TEXT:
2016 Race to the Sky

Race to the Sky organisers, Highlands Motorsport Park, have confirmed the Cardrona Valley hillclimb will run again in 2016 over the weekend of 18 to 20 March. New Zealand’s leading automotive supplier Repco will continue as the naming rights’ sponsor for the famed international hillclimb.

The revived Repco Race to the Sky ran on 18 and 19 April this year with Australia-based Scotsman Alister McRae taking a popular victory in the ex-World Rally Championship Vantage-backed Subaru Impreza WRX used by Kiwi rally legend Possum Bourne to win the event back in 2001. Australian Brett Hayward piloted his self-built supercharged Suzuki-powered open wheeler into a well-deserved second place and well-known super quad racer Ian Ffitch, from Amberley, took third overall and received the Possum Bourne Memorial Trophy as the fastest New Zealander. This year’s event was the first time in eight years that the Cardrona Valley hillclimb had ran since 2007 which was the last of ten events run by Race to the Sky founder Grant Aitken.
With positive feedback from competitors, spectators and sponsor partners from the 18-19 April event, Mike Sentch, who heads the Highlands’ Repco Race to the Sky team, says: “Following the success of April’s Repco Race to the Sky, there was no doubt in our minds that the event would return on an annual basis. It’s especially good to once again have the passionate and supportive team from Repco working alongside us to host this iconic motorsport event for the enjoyment of the many thousands of fans who join us in the Cardrona Valley and followed the event online.”

PROVIDED MATERIAL:
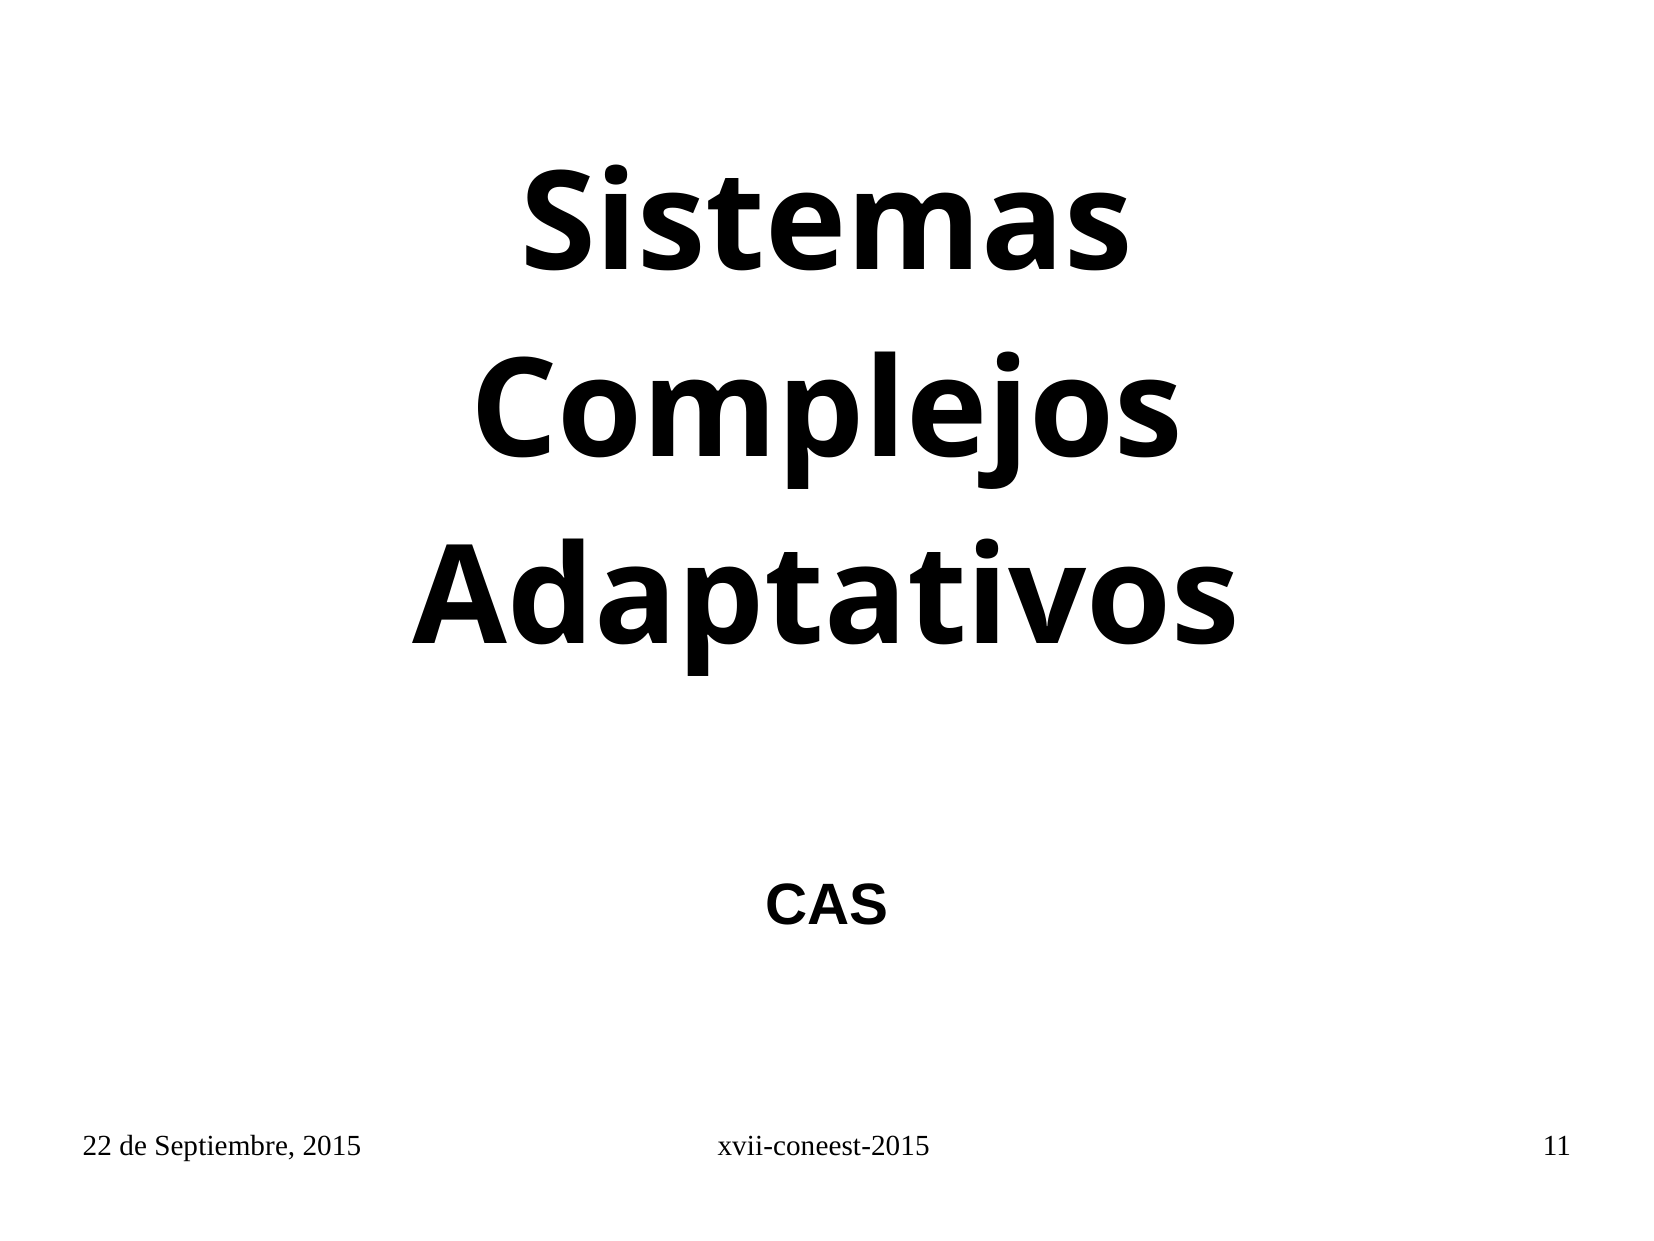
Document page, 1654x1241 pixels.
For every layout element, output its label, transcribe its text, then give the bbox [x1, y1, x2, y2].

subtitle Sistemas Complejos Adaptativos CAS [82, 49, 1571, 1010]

SET OF TASKS:
- a) In the Race to the Sky text, who received the Possum Bourne Memorial Trophy?
- b) Sum up the Race to the Sky text in two sentences.

TASK ANSWERS:
- a) Ian Ffitch, from Amberley, received it as the fastest New Zealander.

- b) Highlands Motorsport Park has confirmed that the Cardrona Valley hillclimb will run again on 18 to 20 March 2016, with Repco continuing as naming rights sponsor. The revived event, first held on 18 and 19 April after an eight-year break, was won by Alister McRae in a Subaru Impreza WRX, and organizers say its success means it will return every year.